David Winnick: You have certainly given us a
different viewpoint on the subject from other witnesses and we
will undoubtedly take it very much into consideration when we
draw up our report. It is in conflict with a good deal of evidence
we have heard and that is not a bad thing because we needed a
balance of view and clearly we have had it today.
Chairman
1034. I do not want any of you to leave here
feeling that you have not made some point that you feel is essential
to our inquiry which has not already been made. Dr Thompson?
(Dr Thompson) I would like to expand on a point that
we made in our written evidence about what happens within the
prison service. I understand that it is a matter of resourcing.
Resourcing and training are improving but even within the prison
service it appears that there is an idea that maintenance methadone
ought not to be used except in exceptional circumstances. All
the evidence that we have in opiate abuse is that in moderate
to high dose maintenance methadone is the most effective treatment
while waiting for people to realise that they want to come off
opiates. The fact that the prisons will not countenance that is
stopping many heroin users from revealing their heroin use when
they are admitted into prison. The result of that is that, rather
than getting any treatment in prison and seeing any resettlement
workers, they end up buying heroin which is freely available on
the wings and injecting it. They cannot use a needle exchange
because the prison service will not allow needle exchange to take
place in prisons, so they are encouraged to bleach that equipment
which is known not to be as effective as providing proper, sterile
equipment. It is particularly disheartening to see people who
have been on methadone programmes go into prison; they know they
are not going to get their methadone and they do not tell their
warders that they are on methadone. They buy their heroin on the
landings and come out again using heroin or with problems from
having injected. If we are going to take the access to health
care seriously to prisoners because they have an equal right to
whatever health care they would have got outside, they need to
have access to maintenance methadone on the same basis that they
have in the community.
1035. Does everybody agree with that?
(Dr Gerada) I agree. Please do not forget alcohol.
I know we are looking at drugs but we have a crisis in young people's
drinking which is often linked to Ecstasy and cocain. It is just
ignored because we all drink and we all think there is no problem.
1036. We are looking at drugs at the moment
but you are quite right to put it into perspective. Alcohol is
an even bigger problem.
(Dr Gerada) Far greater.
(Dr Barnett) We talked earlier about what happens
in primary care and it may be useful if I submitted to you our
shared care guidelines which explain the roles of everyone working
within the primary care team and the extended team, trying to
manage the situation in a primary care setting.
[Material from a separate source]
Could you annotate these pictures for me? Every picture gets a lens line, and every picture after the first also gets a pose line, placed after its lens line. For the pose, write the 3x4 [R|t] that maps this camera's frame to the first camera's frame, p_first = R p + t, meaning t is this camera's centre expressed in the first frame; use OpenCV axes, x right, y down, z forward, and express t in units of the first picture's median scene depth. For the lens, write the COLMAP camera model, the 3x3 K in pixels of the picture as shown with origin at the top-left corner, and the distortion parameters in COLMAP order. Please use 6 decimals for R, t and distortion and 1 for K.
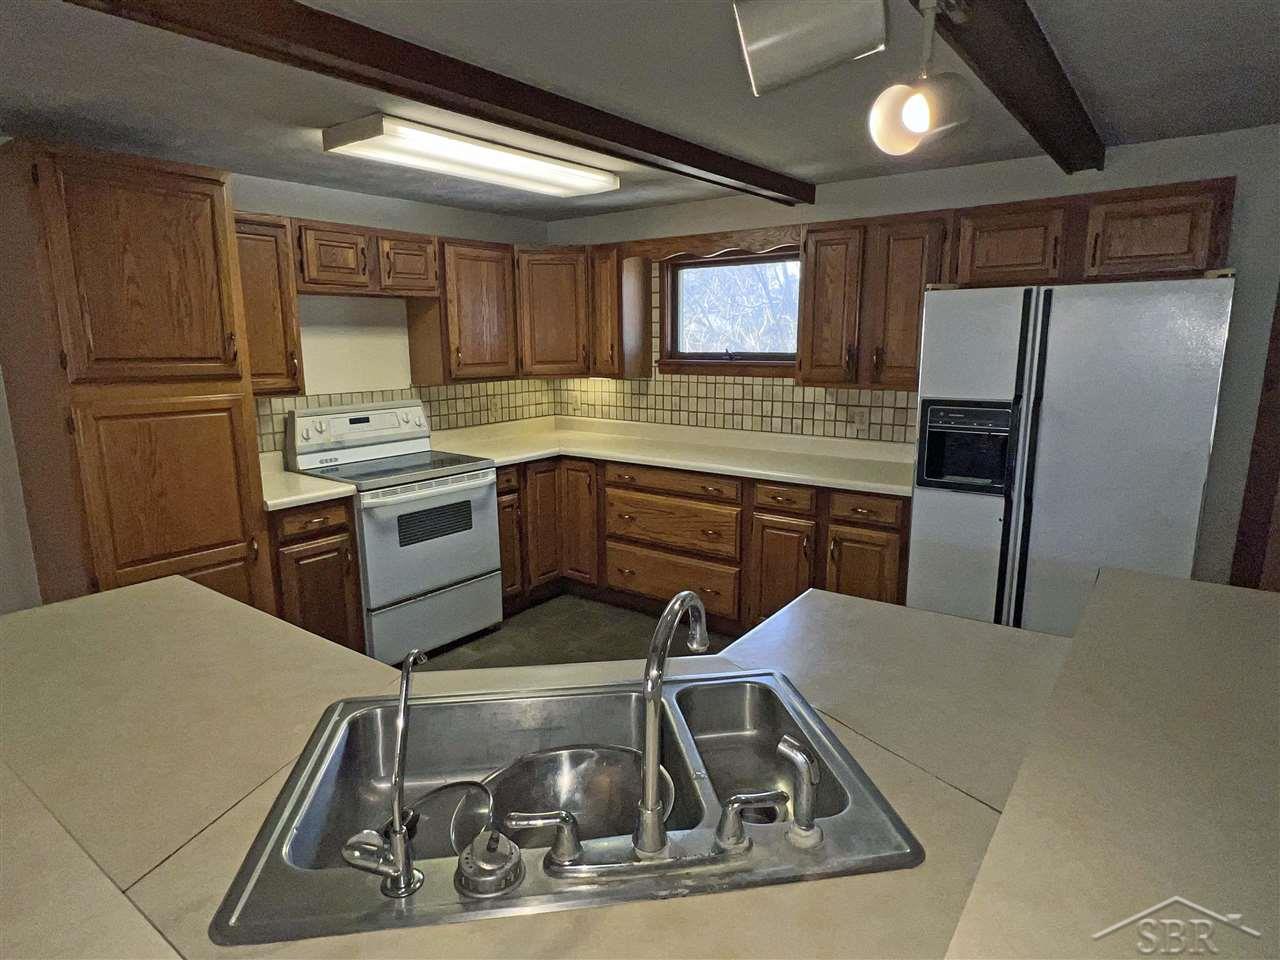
lens RADIAL K [[736.0, 0, 640.4], [0, 736.0, 480.0], [0, 0, 1]] dist [0.004813, 0.000085]
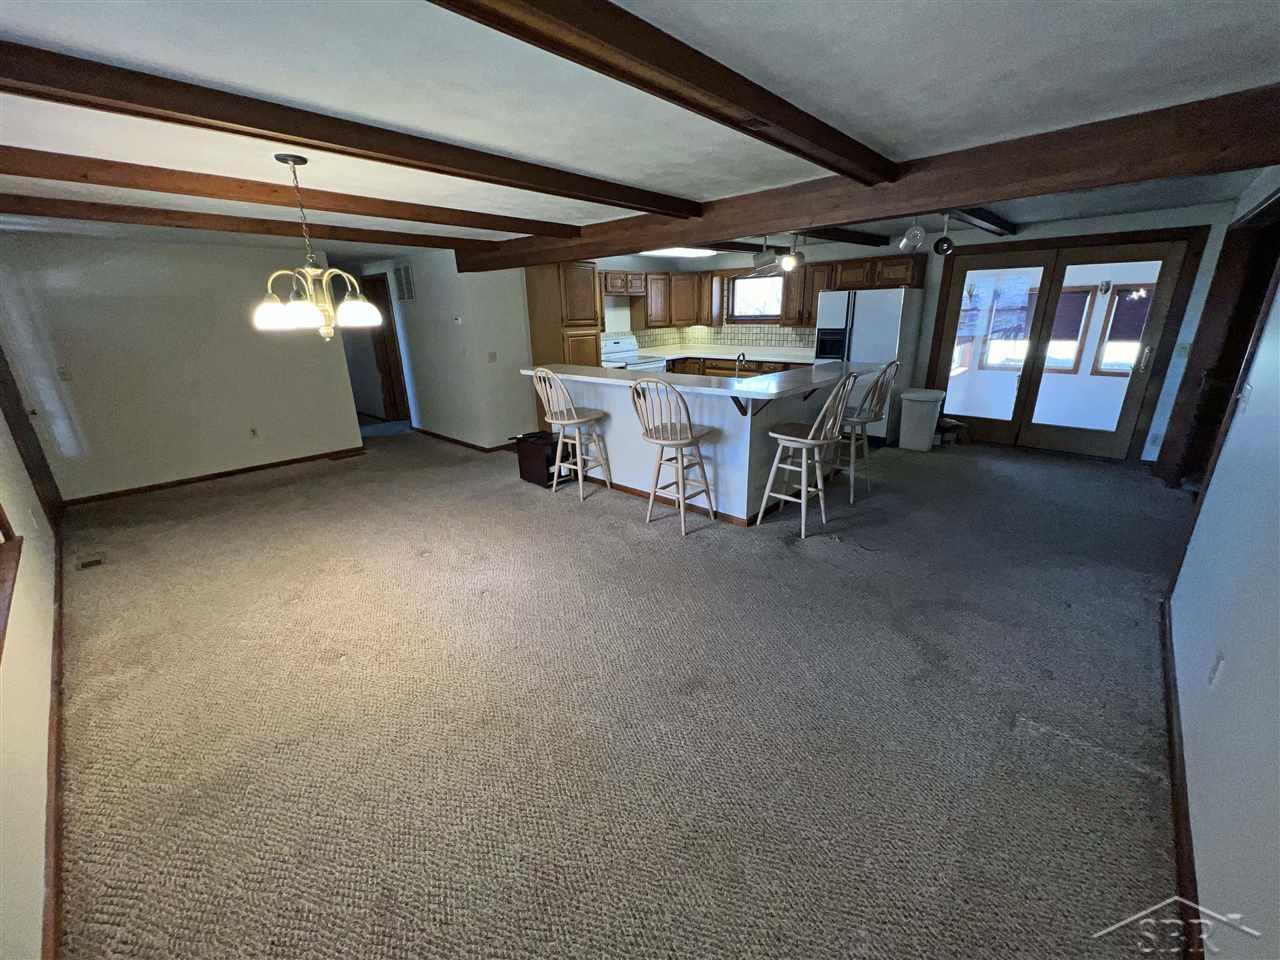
lens RADIAL K [[510.8, 0, 639.6], [0, 510.8, 479.0], [0, 0, 1]] dist [0.000186, 0.000028]
pose [[0.994310, 0.014156, -0.105576, -0.081076], [-0.000053, 0.991196, 0.132406, 0.155362], [0.106521, -0.131647, 0.985557, -0.850868]]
1037. That would be extremely helpful. If you
could give the BMA a friendly kick in relation to their approach
to this subject, we would be grateful.
(Dr Barnett) I shall ensure that if there is anything
else the BMA wishes to add it is brought in writing to you.
(Mrs Glover) I really would like pharmacy to be included
in the loop when you have these discussions. If you look at the
evidence you have taken, you would not know that pharmacy was
doing anything out there. The problems of having pharmacy representation
when strategies and policies are being rolled outif you
cannot get a pharmacist there and you do not have a pharmacy coordinator
working on that patch, they are just missed off the agenda. It
is such a pity when they are doing so much to support the system.
1038. That is a very important point. Thank
you very much. You will notice that we have included pharmacy.
(Mrs Glover) Absolutely.
Chairman: Can I thank all our witnesses for
a very stimulating session. The inquiry is closed.